Utilizing a shared publication/communication resource to support the production of the report that may include shared formatting, organization, style, and cross-referencing where appropriate.


Work Plan

Two weeks after the starting date of the agreement, the Contractor shall present to CalEPA PM a written work plan. The work plan shall:

  • Identify which investigators or staff will be responsible for which parts of the study
  • Present a timeline, including contingencies, CalEPA review periods, and revisions under CalEPA direction, that will ensure the timely delivery of work products.

The Contractor shall revise the work plan as directed.


Synthesis Report

The Contractor shall develop a synthesis report that describes the existing state of knowledge and policy as described above in Focus Area section 1, including work done by and for the State of California. The contractor shall describe the areas where uncertainty has the greatest potential impact on outcomes and policy decisions. 
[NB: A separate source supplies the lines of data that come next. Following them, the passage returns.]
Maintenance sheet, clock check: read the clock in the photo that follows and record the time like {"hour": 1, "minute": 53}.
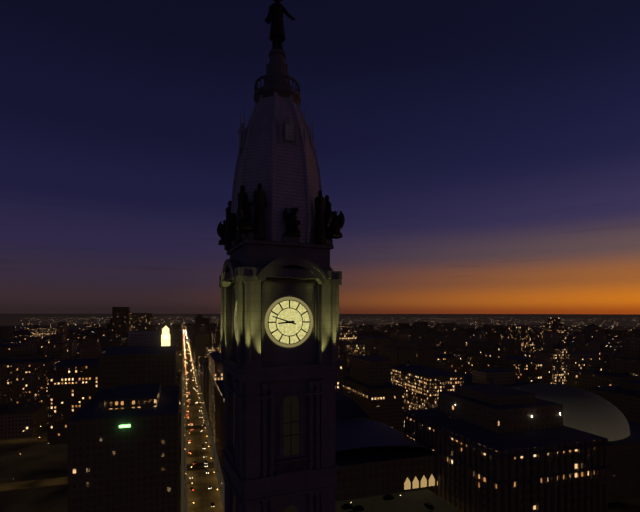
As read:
{"hour": 8, "minute": 48}
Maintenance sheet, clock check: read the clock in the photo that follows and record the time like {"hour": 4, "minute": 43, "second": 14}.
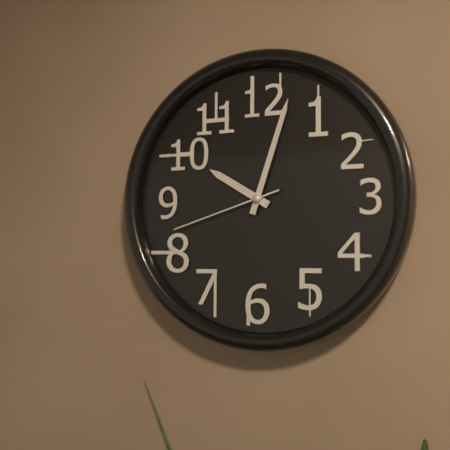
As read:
{"hour": 10, "minute": 3, "second": 42}
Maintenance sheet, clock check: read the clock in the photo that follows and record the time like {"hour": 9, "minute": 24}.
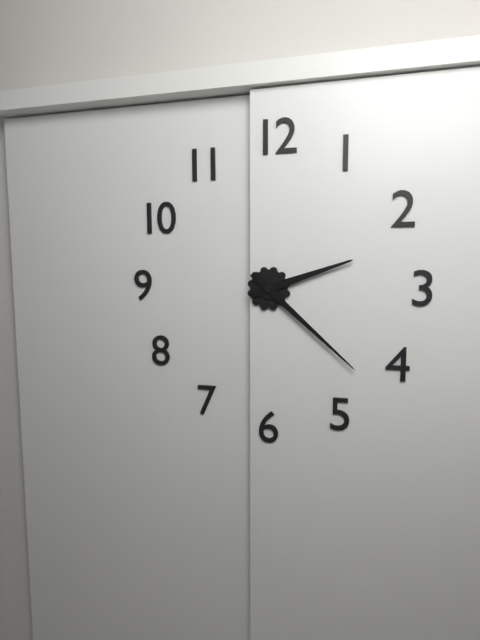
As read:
{"hour": 2, "minute": 22}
Four months from the project start date, the Contractor shall deliver the synthesis report.

The synthesis report shall be well presented, including clear charts and graphs, a high standard of graphic design, professional copy-editing, consistent formatting, and compliant with WCAG version 2.0 or later.

Draft Report

Contractor shall deliver a draft report for the study. The draft report shall:

  • Be substantially complete, including executive summary, introduction, body, conclusions, references, and all other parts
  • Contain the major analyses, evaluation, and conclusions expected in the final report
  • Be well presented, including clear charts and graphs, a high standard of graphic design, professional copy-editing, consistent formatting, and compliant with WCAG version 2.0 or later
  • In the format detailed in Final Report Format
  • Delivered thirty (30) days prior to Final Report date

The Contractor shall revise the presentation of the draft report and inclusion of additional material as directed.


Final Report

Contractor shall deliver the final report in electronic format. The final report shall:

  • Be complete and contain the final results of the studies
  • Be written to communicate effectively with a diverse audience without technical expertise in the topics covered
  • Be well presented, including clear charts and graphs, a high standard of graphic design, professional copy-editing, consistent formatting, and compliant with WCAG version 2.0 or later
  • Be in the format detailed in Final Report Format


Public Outreach materials and Translated materials

Contractor shall deliver electronic materials for public outreach, including:

  • Up to eight 1–2-page fact sheets, written for a broad audience and including clear and relevant graphical elements such as charts and graphs, and explaining the analysis or evaluation and major findings of the various investigations in the studies
  • Up to four PowerPoint presentations, designed for a broad audience that explain the analysis or evaluation and major findings of the various investigations in the studies

These materials shall be of high standard, formatted consistently with each other and with the final reports, and compliant with WCAG version 2.0 or later.


Meeting attendance and presentations

Contractor shall provide presenters from among the investigators and staff who performed the studies to attend, speak, and answer questions at up to four full-day public meetings in various locations in the State.